Le paradoxe est saisissant : les joueurs n’ont jamais été aussi athlétiques, et donc les possibilités n’ont jamais été aussi importantes, mais les concours de dunks n’ont jamais été aussi tristes que depuis plusieurs années. Les souvenirs de Michael Jordan, Dominique Wilkins ou Vince Carter prennent de l’âge et les successeurs se font attendre.
Il y a bien eu une éclaircie avec Zach LaVine et Aaron Gordon, mais le concours a clairement perdu de sa saveur pour les plus anciens. Pourquoi ?

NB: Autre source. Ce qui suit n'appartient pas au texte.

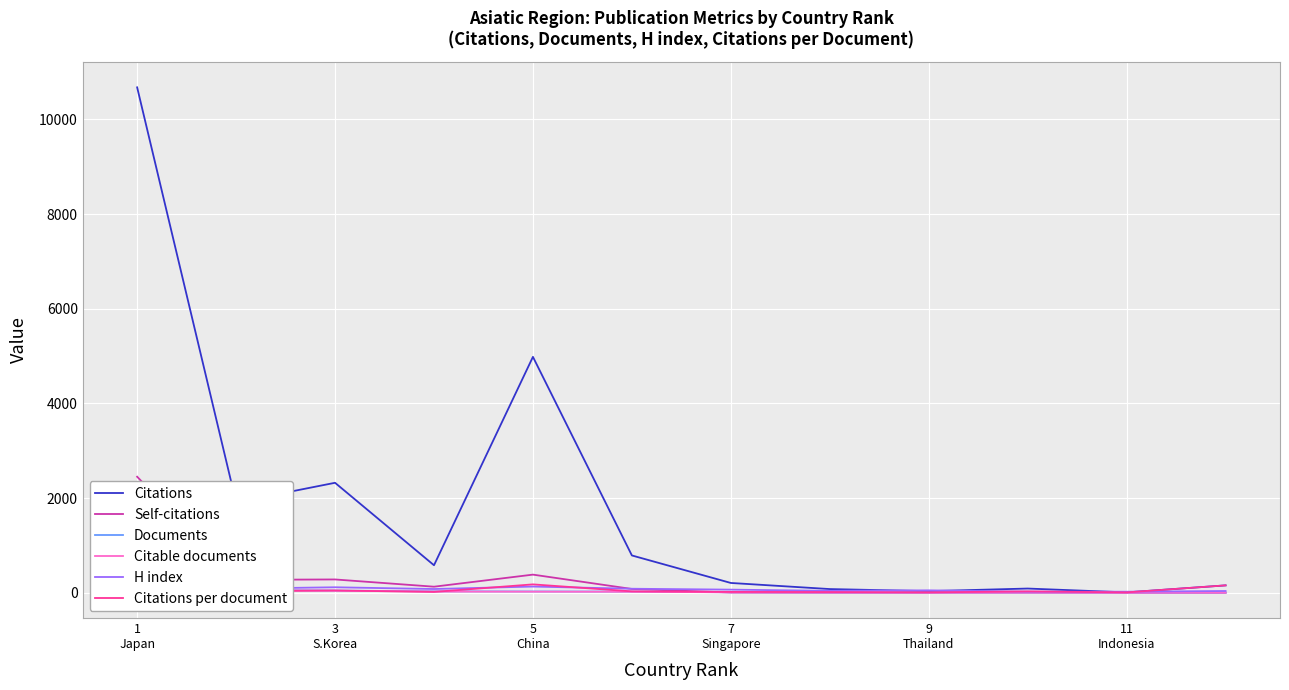

Which series has the widest spread of values?

Citations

« Les réseaux sociaux changent tout », explique Dee Brown, champion 1991 à Charlotte. « Ils ont dilué le concours puisque les meilleurs ou les stars n’y sont pas. Celui qui est le plus lumière en ce moment, c’est Zion Williamson. Pourtant, il n’est pas encore en NBA ni dans le concours de dunks. Il y a des joueurs d’université, des gens du monde entier, des lycéens qui montrent leurs dunks. On peut observer tout type de dunks, en temps réel. Donc, quand le concours arrive, les gens ont déjà vu des meilleurs dunks sur Instagram, etc. »
G-League, juges et rétro
Dès lors, comment relancer le Slam Dunk Contest ? Ce sont les anciens vainqueurs qui peuvent le mieux en parler et la première piste offerte est de revenir aux fondamentaux.
« Je le ferais à l’ancienne. Comme dans la rue. L’un après l’autre. Pour moi, l’aspect gadget est surcoté. Montrez ce que vous avez dans le ventre et ne laissez pas la responsabilité à un coéquipier ou un accessoire », avance Vince Carter, qui avait tout de même profité de Tracy McGrady en 2000. « J’aime le vieux format. On prend la balle, on laisse son imagination fonctionner et on y va, tout simplement », confirme Dominique Wilkins, vainqueur en 1985 et 1990.
Dee Brown aimerait aussi voir le concours s’ouvrir.
« J’aimerais qu’il y ait plus de participants. À mon époque, on était huit. C’est plus excitant. De plus, le gagnant remporte les 100 000 dollars et il n’y a pas d’argent pour le deuxième ou troisième. Ainsi, plus de joueurs seraient intéressés. J’ajouterais aussi des joueurs de G-League. Ils font partie de la NBA, donc pourquoi pas. »
Et pour arbitrer, des personnes compétentes. « Les juges doivent savoir dunker », estime Dee Brown. « Il faut avoir un minimum de connaissance sur le niveau d’un dunk. Je sais qu’ils essaient de mettre des célébrités mais on parle d’un concours de dunks. Personnellement, je ne peux pas être juré dans un concours de chant alors que je ne sais pas chanter. »
Plus de coups à prendre qu’à mettre
Un des principaux soucis autour du concours de dunks reste également l’absence de stars. Pendant des années, on a attendu LeBron James ou Dwyane Wade et on aurait espéré revoir Kobe Bryant après sa victoire en 1997. Les plus grandes étoiles de la NBA désertent l’événement et pour Dominique Wilkins, c’est la « peur de l’échec » qui paralyse.
« Premier raison : l’argent », assure de son côté Dee Brown avant de donner raison à l’ancien ailier des Hawks. « Ces gars gagnent tellement d’argent ailleurs. Avec les réseaux sociaux, on n’a plus besoin de ça. On se fait sa promotion soi-même. Quand j’y étais, on allait au concours de dunk pour se montrer, pour se voir à la télévision, pour voir son nom dans les journaux. Désormais, une grande partie des grands joueurs construisent leur marque sur les réseaux sociaux. Elle est plus grande que le concours donc ils ne veulent pas prendre le risque de perdre ce statut de grand joueur en s’inclinant pendant le concours. »
Dernier vainqueur en date, Donovan Mitchell rappelle aussi la dimension physique de cette soirée du samedi. « Ça demande beaucoup de faire le concours et de jouer le All-Star Game. Il faut s’entraîner et être concentré pour ce concours. Le corps et la tête sont sollicités. Le break du All-Star Game est fait pour se reposer. La saison passée, je n’étais pas All-Star mais j’étais fatigué. Je n’aurais pas imaginé faire les deux. Et je n’ai pas participé cette saison à cause de mon corps, je veux me reposer. »
Fatiguant mentalement et physiquement, peu rémunérateur sur le plan financier et avec plus de coups médiatiques à prendre qu’à provoquer, le concours de dunks manque d’arguments pour reconquérir les stars et les cœurs.
L’édition 2019 ne pourra sans doute pas inverser cette tendance, mais si elle pouvait au moins offrir une belle soirée dont on se souviendra dans quelques temps, ce serait déjà un joli minimum.